That said it's still a difficult problem and I actually wish people would stop trying to roll their own schemes. For example, this scheme relies on examining a Kafka outbound topic to resolve in-doubt outbound messages. But what happens if the outbound message + commit is still "in flight" when the system recovers so the system retransmits the in-doubt outbound message and so rather than deduping it now is generating dupes? Yes, the chances of this are minimal which means it will happen.
1. Sender sends message.
2. If no acknowledgement from recipient is returned to sender, resend message until an acknowledgement is received from recipient.
3. If recipient receives message, check store to see if it's been received before.
4. If it's not in the store, store it, acknowledge receipt to sender, and process it.
5. If it's already in the recipient's store, acknowledge receipt to sender, and discard message.
TLDR, you don't need infinitely durable infinite memory. You just need (a) a single-level store in which every event is a transaction, (b) a message protocol with true end-to-end acks, and (c) a permanent session between every pair of nodes. We don't have single-level storage hardware (although XPoint comes close) but it's easy to simulate semantically.
Think about the problem intuitively. I want to send you a stream of messages, each of which you act on exactly once.
I do it like this: I put a sequence number in each message. I keep sending you message 1 until you send me an acknowledgment that you heard message 1. I can also send messages 2, 3, or whatever (lockstep isn't needed), but you process messages in order and ignore messages you've already heard. Never ack an ack, always ack a dup.

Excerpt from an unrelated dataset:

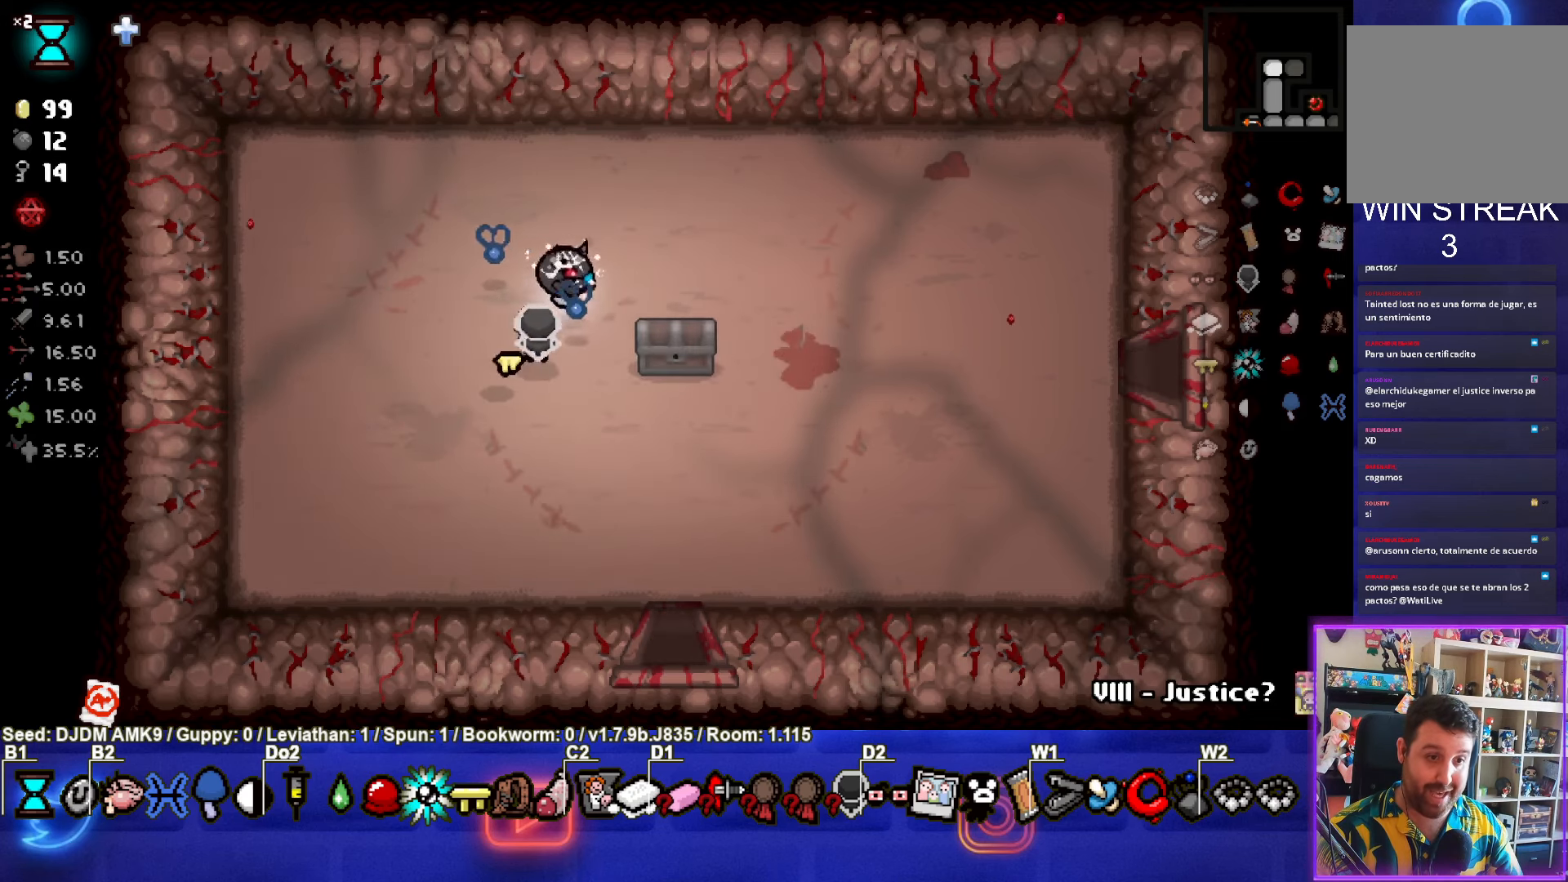
{"buttons": [], "left_stick": "down-left", "events": [[34, "left_stick", "center"], [117, "left_stick", "right"], [167, "left_stick", "down-right"], [367, "left_stick", "down-left"]]}
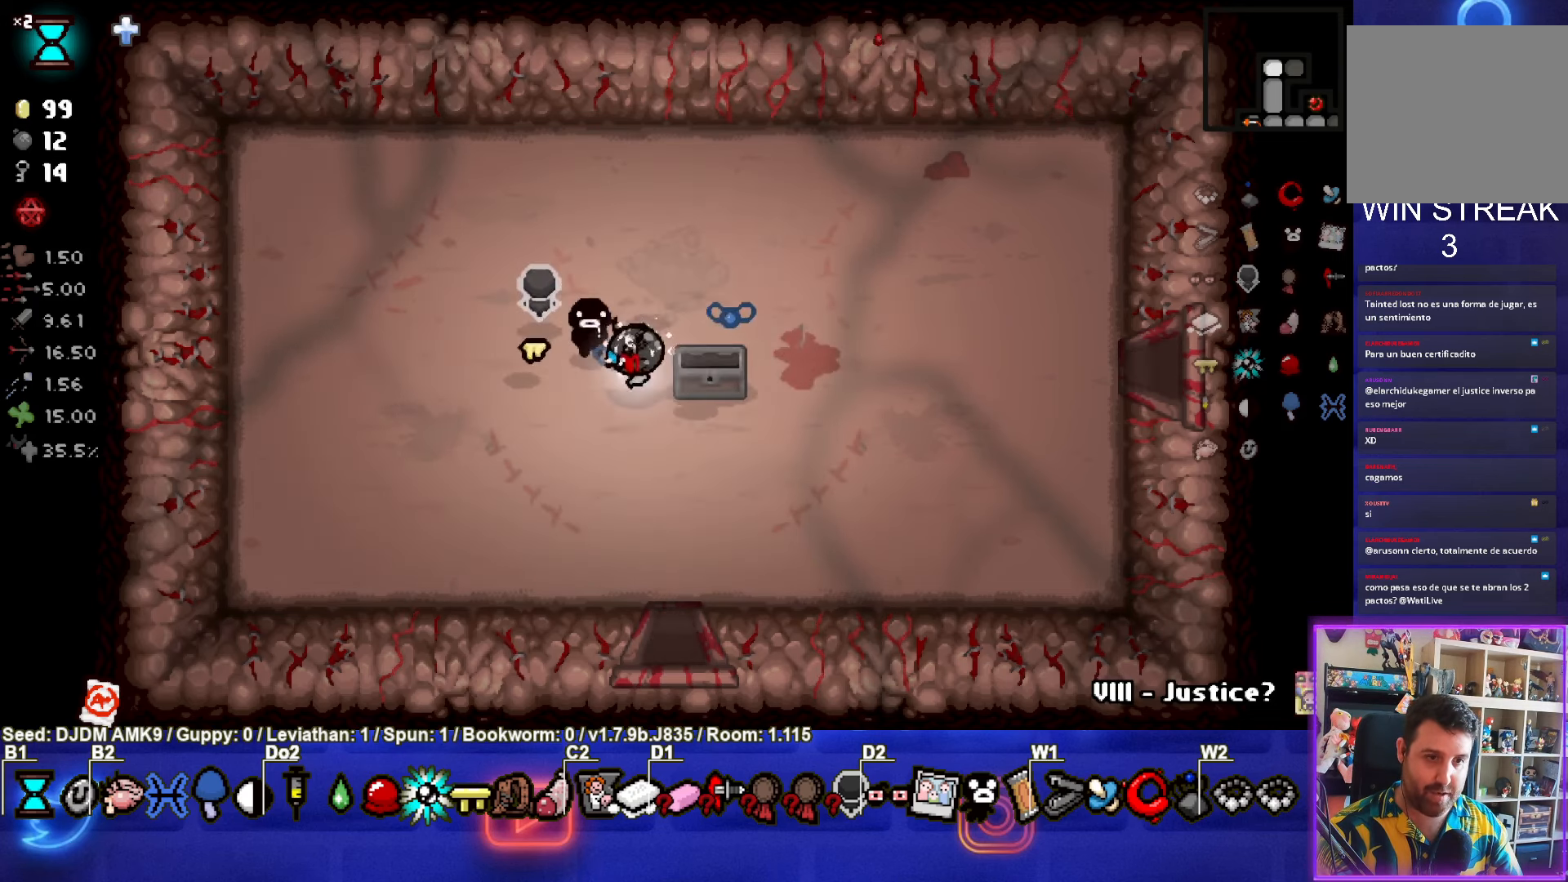
{"buttons": [], "left_stick": "up", "events": [[84, "left_stick", "center"], [350, "left_stick", "up"]]}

What does implementing this design require? It requires a persistent sequence number, on the sending endpoint, for every receiving endpoint in the world. (Edit: and of course another SN on the receiving end.) Of course, for every endpoint you haven't sent to yet, the number is 0 and doesn't need to be stored. This is not a terribly onerous amount of storage.
A sequence number is the piece of state generally known as a "session" in networking theory parlance. Of course a TCP connection is a session. We're simply saying that every two endpoints have a sort of implicit, persistent connection.
Moreover, every message must be a transaction. Acknowledging the message acknowledges that the application, as well as the sequence number, has been fully and persistently updated with the knowledge that the message contains. One way to think of this is that we're adding the latency of a transaction to persistent storage to our packet latency. SSDs are good here.
Furthermore, since in real life semantic messages need to be delivered in packet-sized fragments, a fragmentation model with end-to-end "piggybacked" acks is needed. There can't be a separate message-level ack (the "stack of acks" problem is the curse of the Internet stack) -- acknowledging all the fragment packets acknowledges the message.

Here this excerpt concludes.